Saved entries
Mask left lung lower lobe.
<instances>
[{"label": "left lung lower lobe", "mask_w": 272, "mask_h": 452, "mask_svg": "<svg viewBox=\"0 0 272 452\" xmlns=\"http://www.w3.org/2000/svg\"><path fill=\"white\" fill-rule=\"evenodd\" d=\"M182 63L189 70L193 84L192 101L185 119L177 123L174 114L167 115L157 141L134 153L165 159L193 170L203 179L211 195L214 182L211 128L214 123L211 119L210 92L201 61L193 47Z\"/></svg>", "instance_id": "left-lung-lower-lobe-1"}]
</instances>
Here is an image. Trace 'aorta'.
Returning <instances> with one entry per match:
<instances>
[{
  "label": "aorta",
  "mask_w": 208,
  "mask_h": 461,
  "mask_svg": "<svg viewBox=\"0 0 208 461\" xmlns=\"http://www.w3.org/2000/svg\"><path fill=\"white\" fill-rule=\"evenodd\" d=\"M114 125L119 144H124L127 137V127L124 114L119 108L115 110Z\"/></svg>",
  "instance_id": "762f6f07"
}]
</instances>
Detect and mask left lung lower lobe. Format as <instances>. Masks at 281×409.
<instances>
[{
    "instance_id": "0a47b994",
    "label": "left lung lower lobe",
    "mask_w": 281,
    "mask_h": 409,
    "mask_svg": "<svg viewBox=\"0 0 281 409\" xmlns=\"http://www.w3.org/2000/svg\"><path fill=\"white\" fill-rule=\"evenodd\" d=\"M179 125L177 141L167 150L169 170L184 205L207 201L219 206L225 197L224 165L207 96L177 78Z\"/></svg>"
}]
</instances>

Given request: Format the lines from the start of the records through the line containing "Here is an image. Trace 'aorta'." as a JSON list of strings, one string per line, including both ends and leaving out any blank lines.

Exercise output:
[
  "Mask left lung lower lobe.",
  "<instances>",
  "[{\"label\": \"left lung lower lobe\", \"mask_w\": 272, \"mask_h\": 452, \"mask_svg\": \"<svg viewBox=\\\"0 0 272 452\\\" xmlns=\\\"http://www.w3.org/2000/svg\\\"><path fill=\\\"white\\\" fill-rule=\\\"evenodd\\\" d=\\\"M182 63L189 70L193 84L192 101L185 119L177 123L174 114L167 115L157 141L134 153L165 159L193 170L203 179L211 195L214 182L211 128L214 123L211 119L210 92L201 61L193 47Z\\\"/></svg>\", \"instance_id\": \"left-lung-lower-lobe-1\"}]",
  "</instances>",
  "Here is an image. Trace 'aorta'."
]